▸ DATA SUPPLIED:
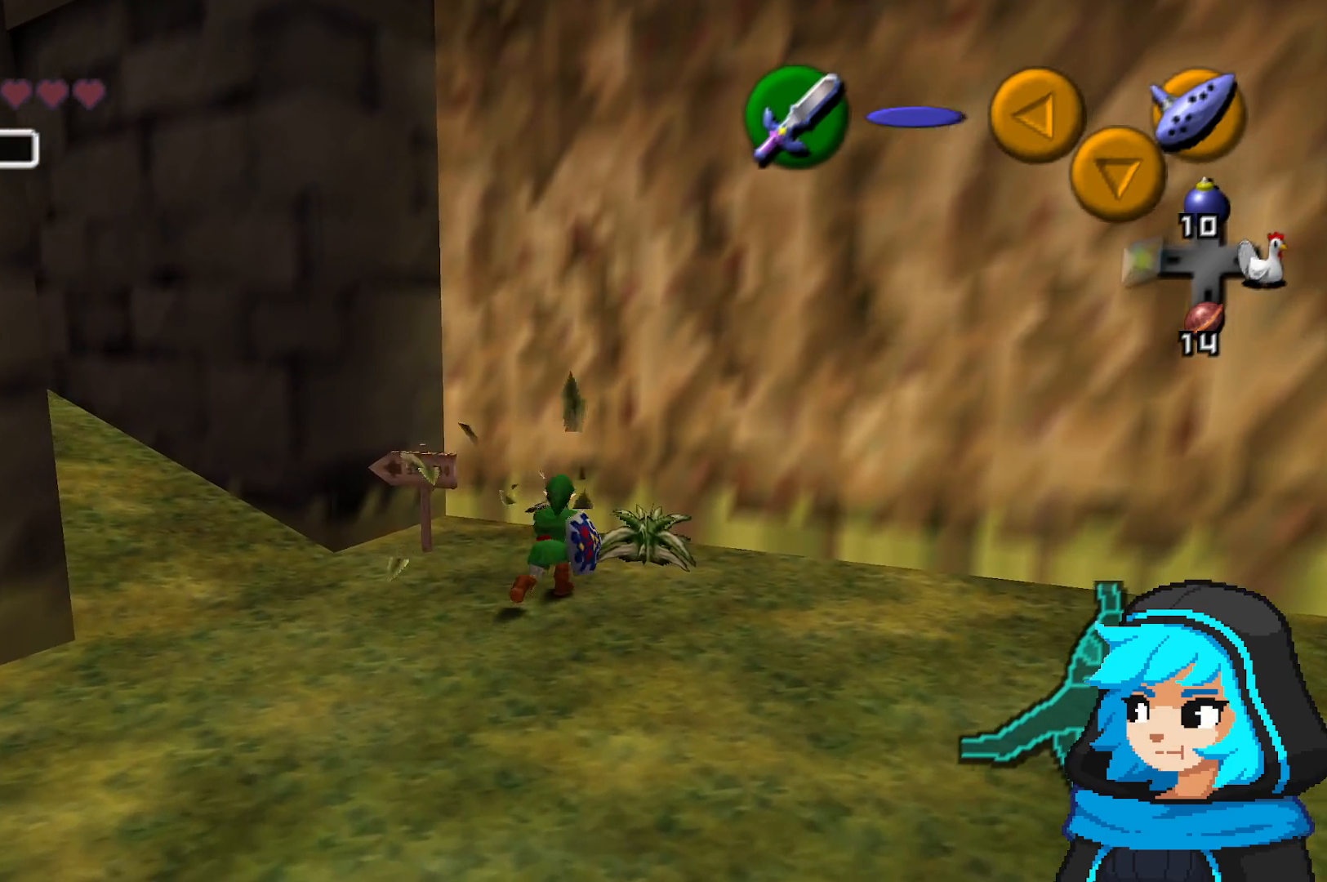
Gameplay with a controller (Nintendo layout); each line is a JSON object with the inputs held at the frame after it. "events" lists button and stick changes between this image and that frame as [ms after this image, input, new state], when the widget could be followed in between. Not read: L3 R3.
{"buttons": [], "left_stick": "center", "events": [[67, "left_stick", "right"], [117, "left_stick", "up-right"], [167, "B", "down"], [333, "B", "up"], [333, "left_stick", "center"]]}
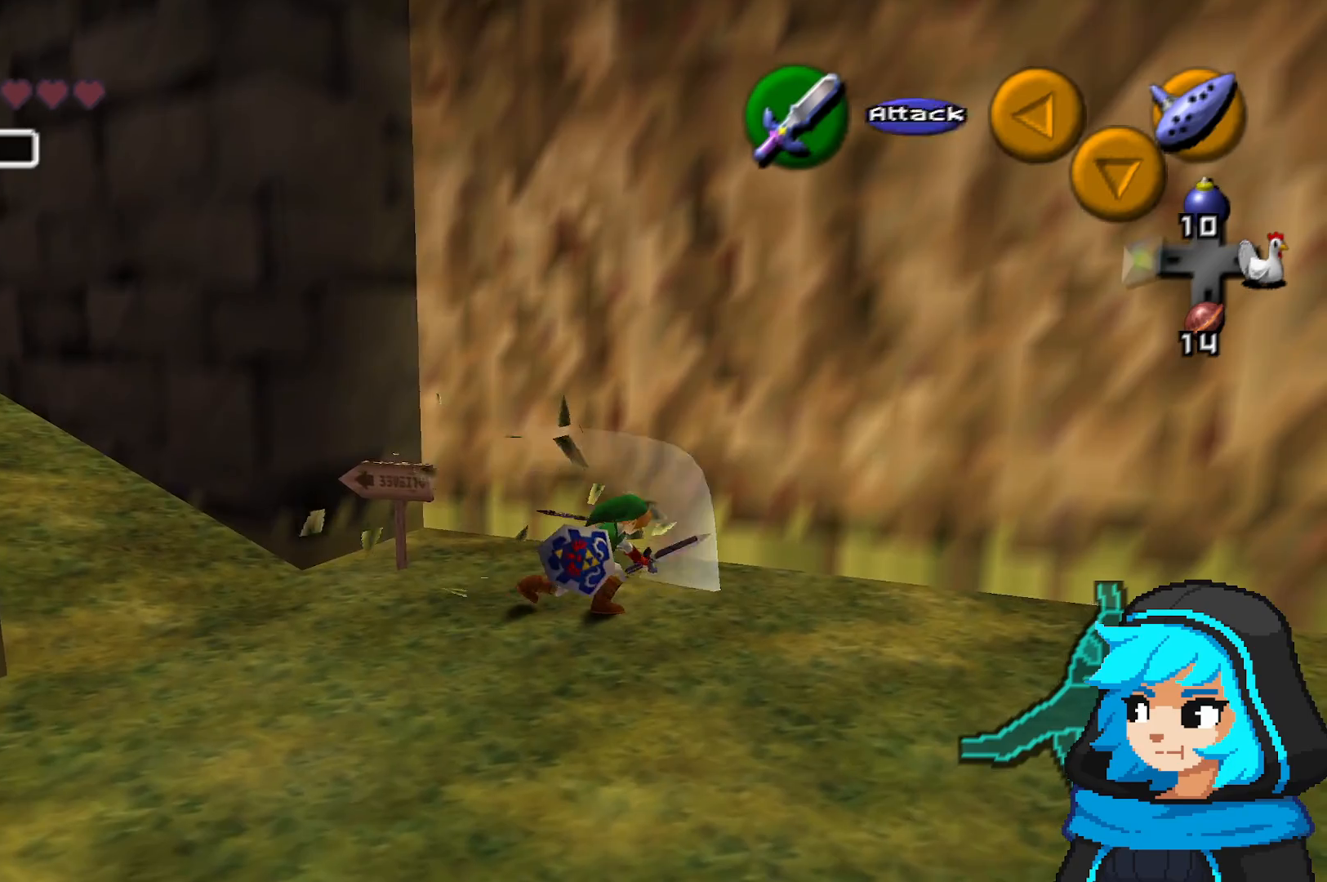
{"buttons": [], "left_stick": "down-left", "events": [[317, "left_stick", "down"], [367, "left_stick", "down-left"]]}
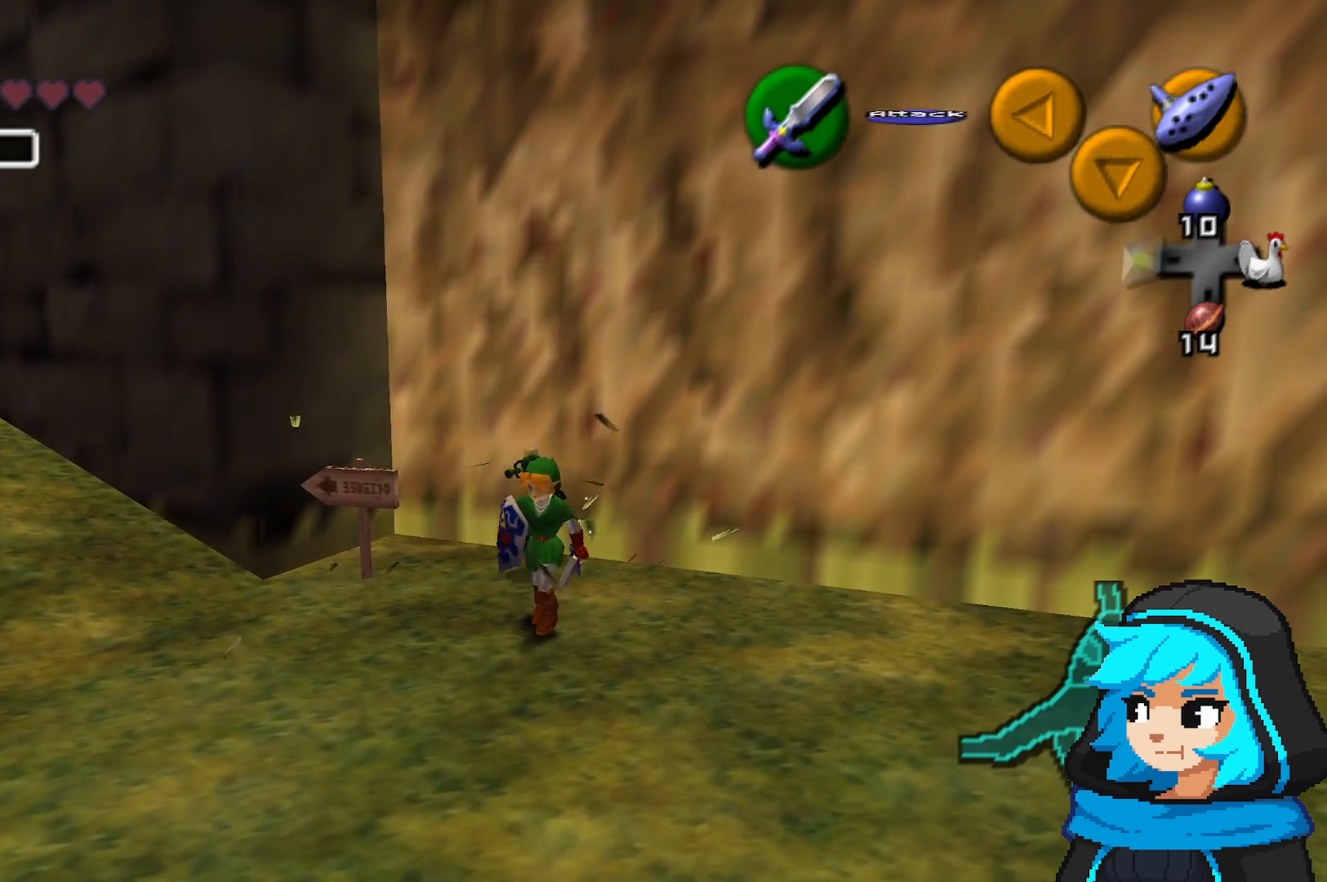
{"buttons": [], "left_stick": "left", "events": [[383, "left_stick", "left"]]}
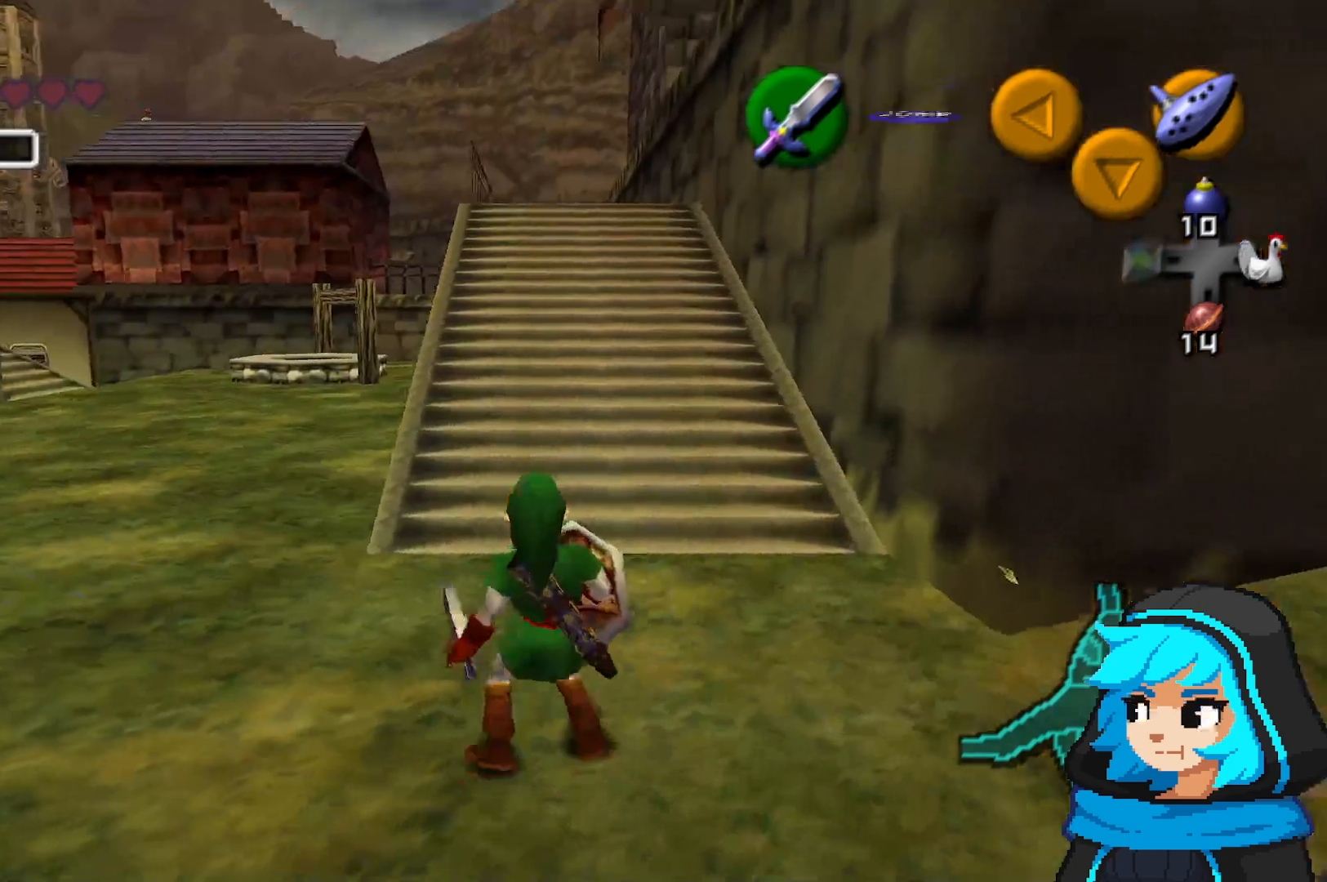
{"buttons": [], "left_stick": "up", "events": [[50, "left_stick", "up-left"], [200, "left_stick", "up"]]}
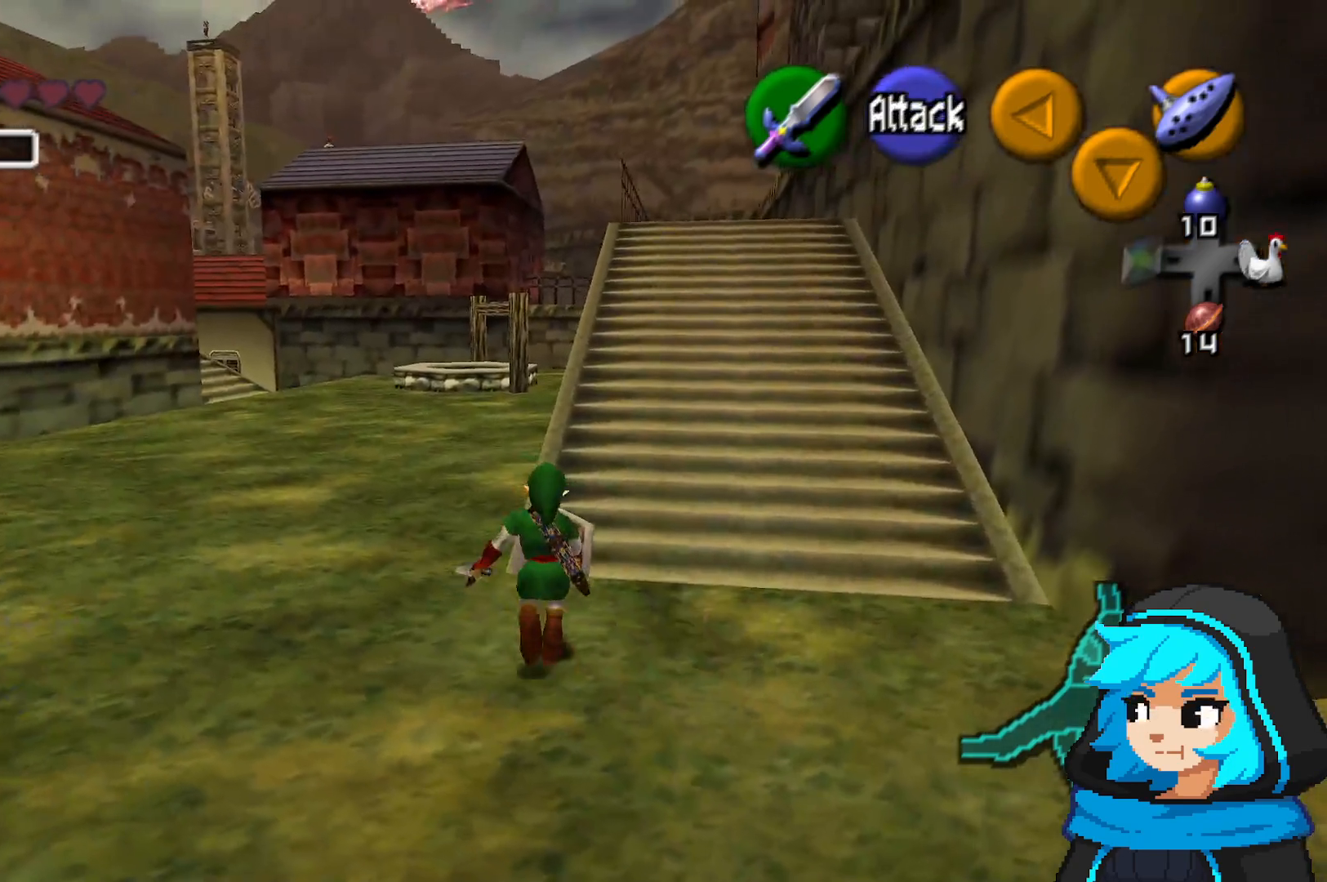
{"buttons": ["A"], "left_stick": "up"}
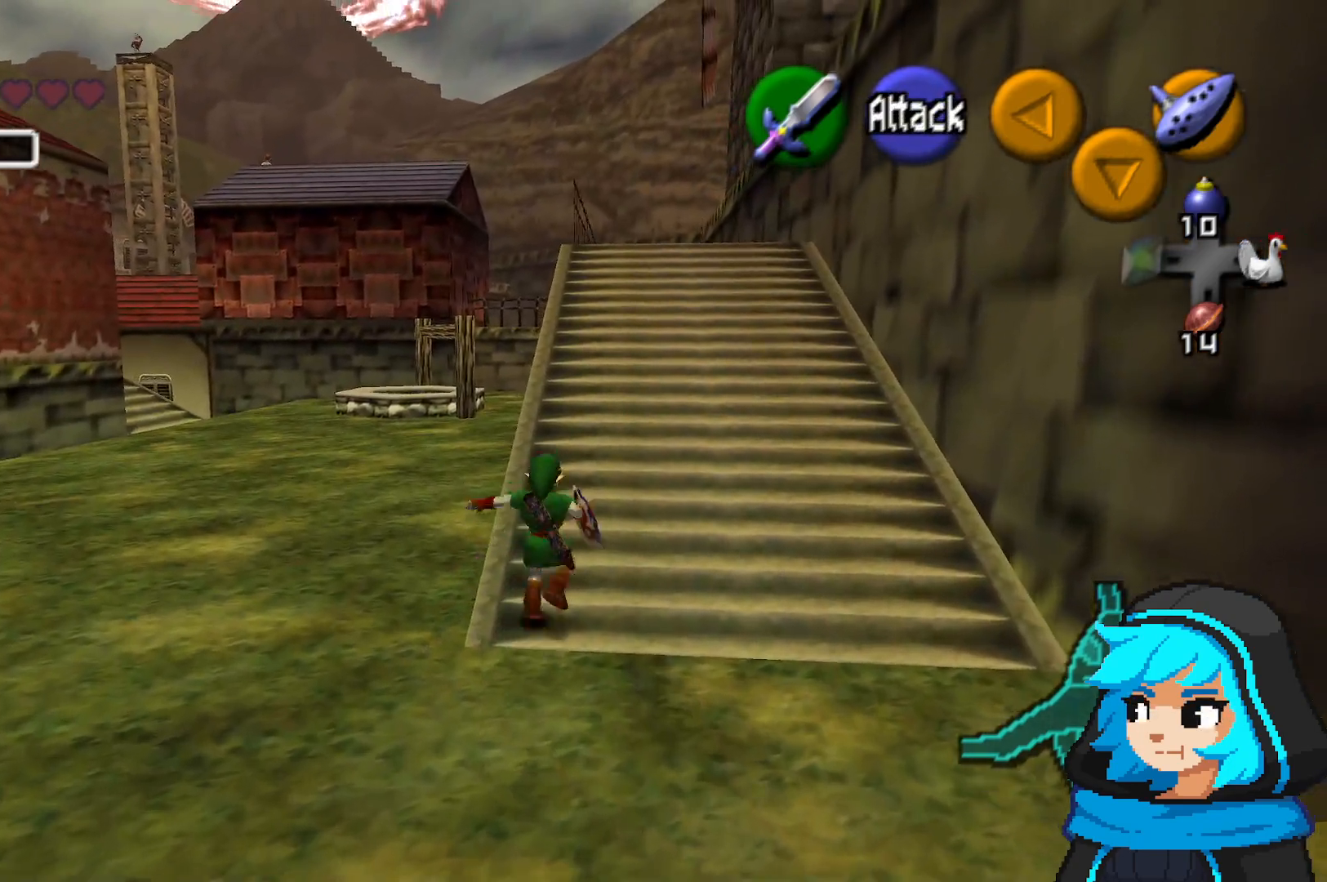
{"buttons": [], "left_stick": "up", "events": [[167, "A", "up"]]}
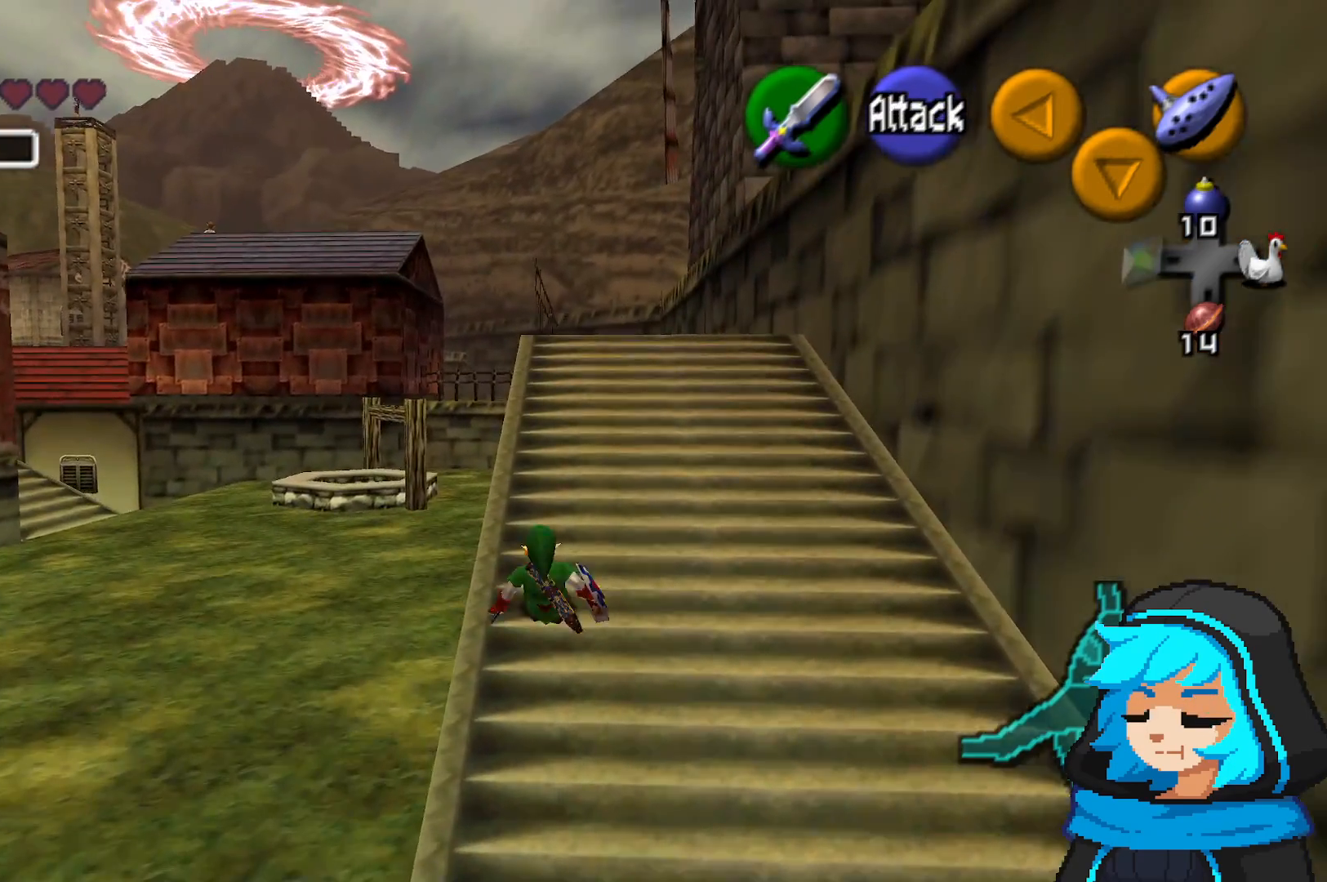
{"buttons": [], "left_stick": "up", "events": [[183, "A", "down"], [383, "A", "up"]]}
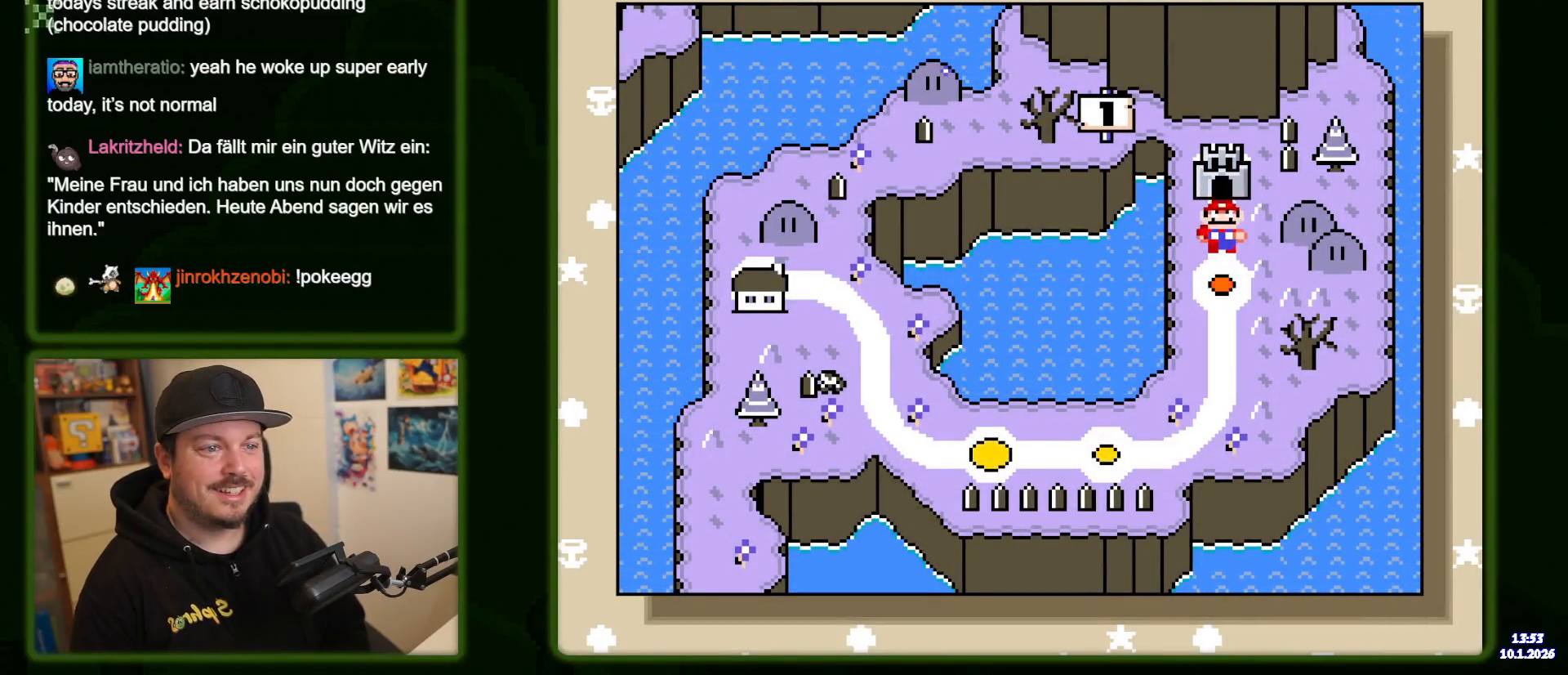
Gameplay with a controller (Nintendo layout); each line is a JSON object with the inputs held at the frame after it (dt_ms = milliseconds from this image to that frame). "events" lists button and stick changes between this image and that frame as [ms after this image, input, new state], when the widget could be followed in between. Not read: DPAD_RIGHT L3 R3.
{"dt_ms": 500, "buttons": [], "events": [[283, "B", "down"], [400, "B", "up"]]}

▸ WHAT TO PRODUCE:
Give every record back exactly as it reads, with no images.

▸ EXPECTED ANSWER:
Gameplay with a controller (Nintendo layout); each line is a JSON object with the inputs held at the frame after it. "events" lists button and stick changes between this image and that frame as [ms after this image, input, new state], when the widget could be followed in between. Not read: L3 R3.
{"buttons": [], "left_stick": "center", "events": [[67, "left_stick", "right"], [117, "left_stick", "up-right"], [167, "B", "down"], [333, "B", "up"], [333, "left_stick", "center"]]}
{"buttons": [], "left_stick": "down-left", "events": [[317, "left_stick", "down"], [367, "left_stick", "down-left"]]}
{"buttons": [], "left_stick": "left", "events": [[383, "left_stick", "left"]]}
{"buttons": [], "left_stick": "up", "events": [[50, "left_stick", "up-left"], [200, "left_stick", "up"]]}
{"buttons": ["A"], "left_stick": "up"}
{"buttons": [], "left_stick": "up", "events": [[167, "A", "up"]]}
{"buttons": [], "left_stick": "up", "events": [[183, "A", "down"], [383, "A", "up"]]}
Gameplay with a controller (Nintendo layout); each line is a JSON object with the inputs held at the frame after it (dt_ms = milliseconds from this image to that frame). "events" lists button and stick changes between this image and that frame as [ms after this image, input, new state], when the widget could be followed in between. Not read: DPAD_RIGHT L3 R3.
{"dt_ms": 500, "buttons": [], "events": [[283, "B", "down"], [400, "B", "up"]]}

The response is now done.